**Problem:** Continue the passage below on citation counts for social science papers that failed to replicate, beginning right after its final sentence.

**Quoted passage:**
Social science papers that failed to replicate racked up 153 more citations, on average, than papers that replicated successfully.

This latest result is "pretty damning," says University of Maryland, College Park, cognitive scientist Michael Dougherty, who was not involved with the research. "Citation counts have long been treated as a proxy for research quality," he says, so the finding that less reliable research is cited more points to a "fundamental problem" with how such work is evaluated.

[...] University of California, San Diego, economists Marta Serra-Garcia and Uri Gneezy were interested in whether catchy research ideas would get more attention than mundane ones, even if they were less likely to be true. So they gathered data on 80 papers from three different projects that had tried to replicate important social science findings, with varying levels of success.

**Dataset content:**
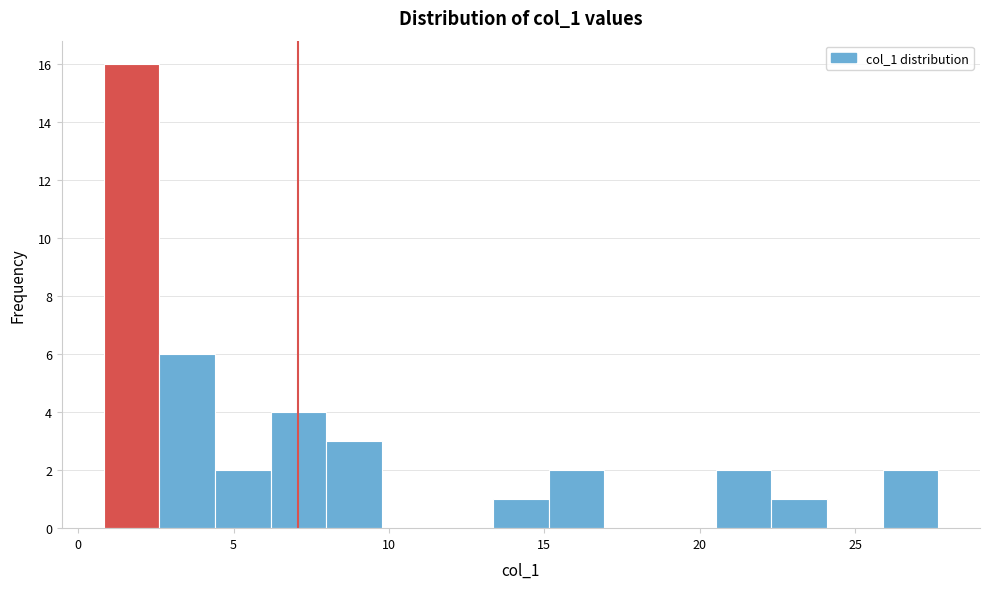

Around what value on the x-axis is the tallest bar? Give the approximate position of its centre, as read against the axis.

1.5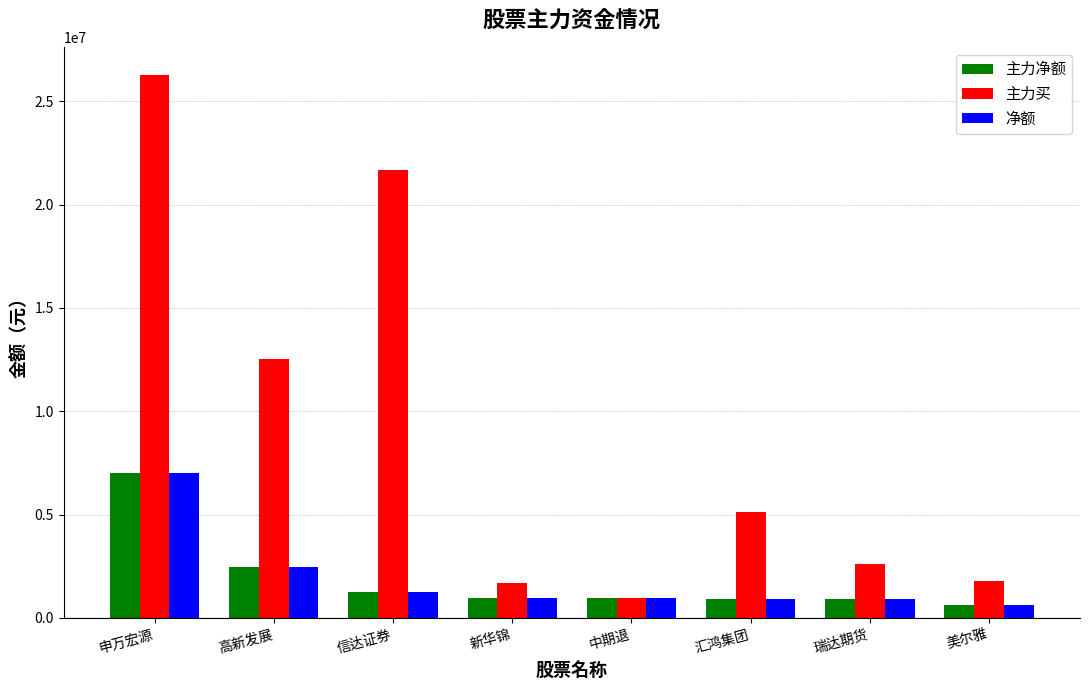

What is the difference between the highest and lowest values at 瑞达期货?

1706595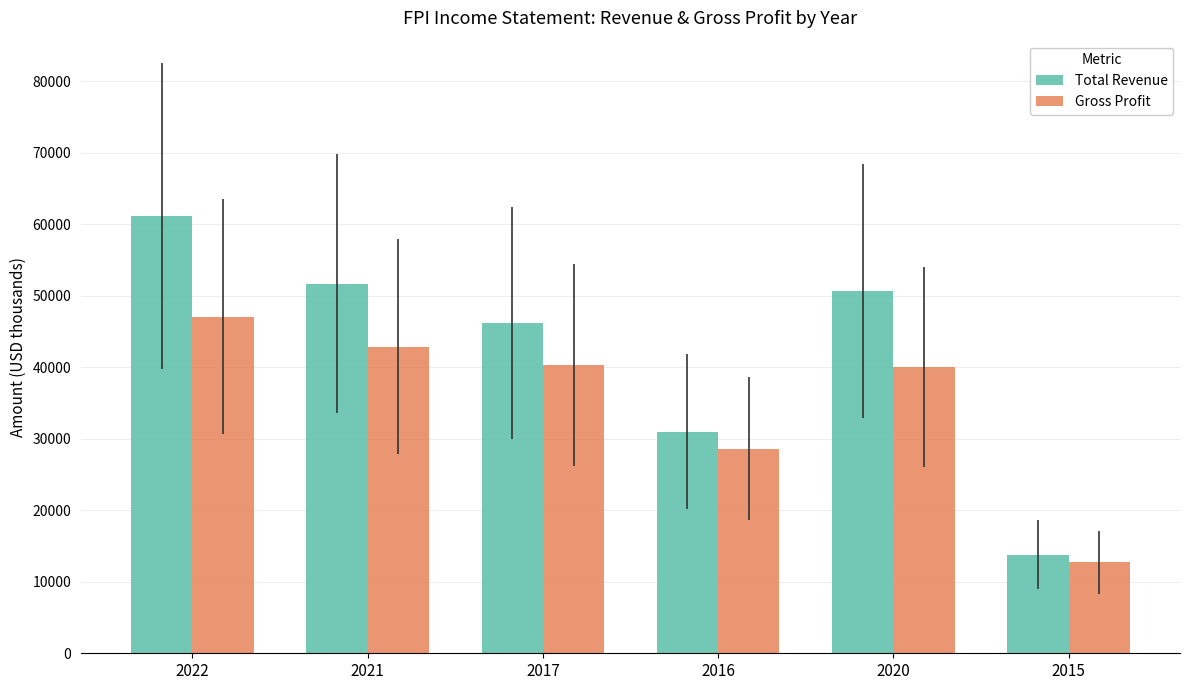

At 2015, list the series in order from largest to smallest.

Total Revenue, Gross Profit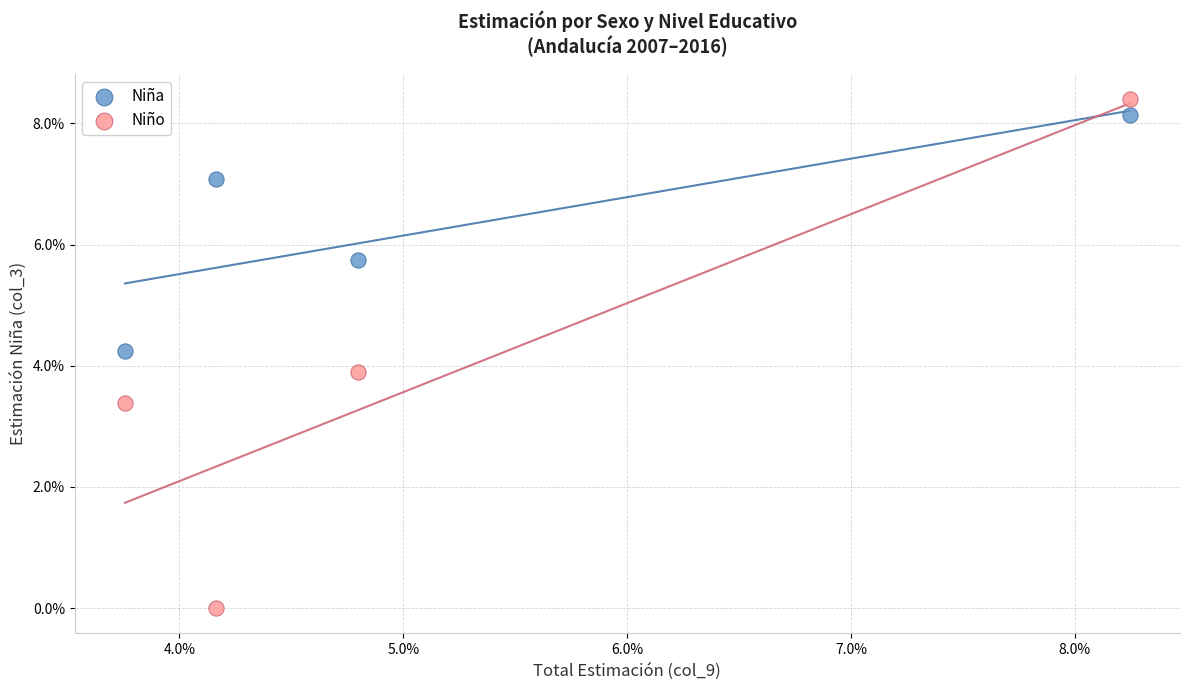

Which series contains the highest Y value?

Niño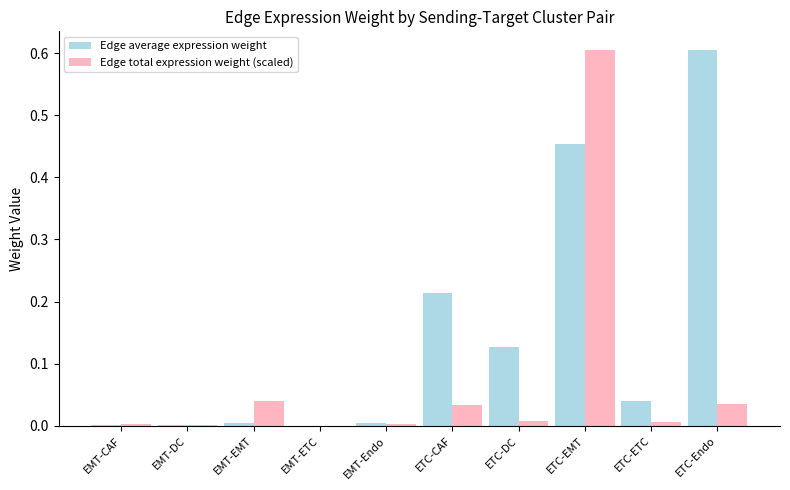

What is the total value across all series at ETC-EMT?

1.1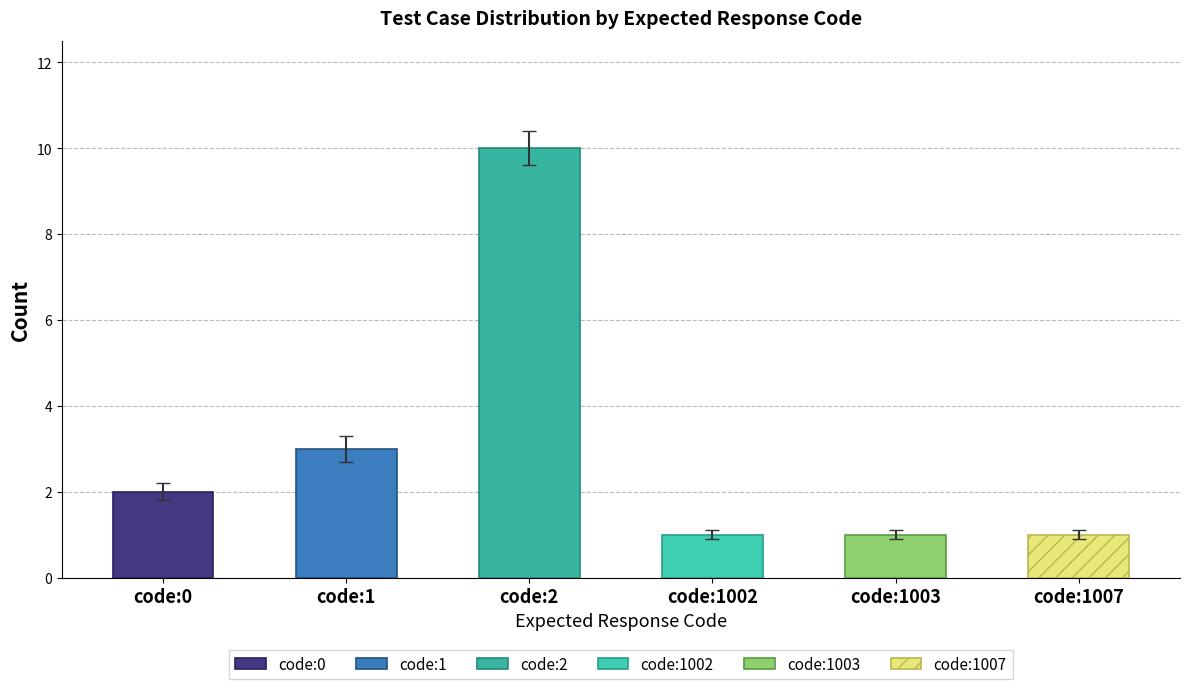

What is the sum of the values at code:1002 and code:2?

11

**Task output:**
Citation counts on Google Scholar were significantly higher for the papers that failed to replicate, they report today in Science Advances, with an average boost of 16 extra citations per year. That's a big number, Serra-Garcia and Gneezy say—papers in high-impact journals in the same time period amassed a total of about 40 citations per year on average.

And when the researchers examined citations in papers published after the landmark replication projects, they found that the papers rarely acknowledged the failure to replicate, mentioning it only 12% of the time.

Well, nobody likes a Debbie Downer, do they?

Journal Reference:
Marta Serra-Garcia, Uri Gneezy. Nonreplicable publications are cited more than replicable ones [open], Science Advances (DOI: 10.1126/sciadv.abd1705)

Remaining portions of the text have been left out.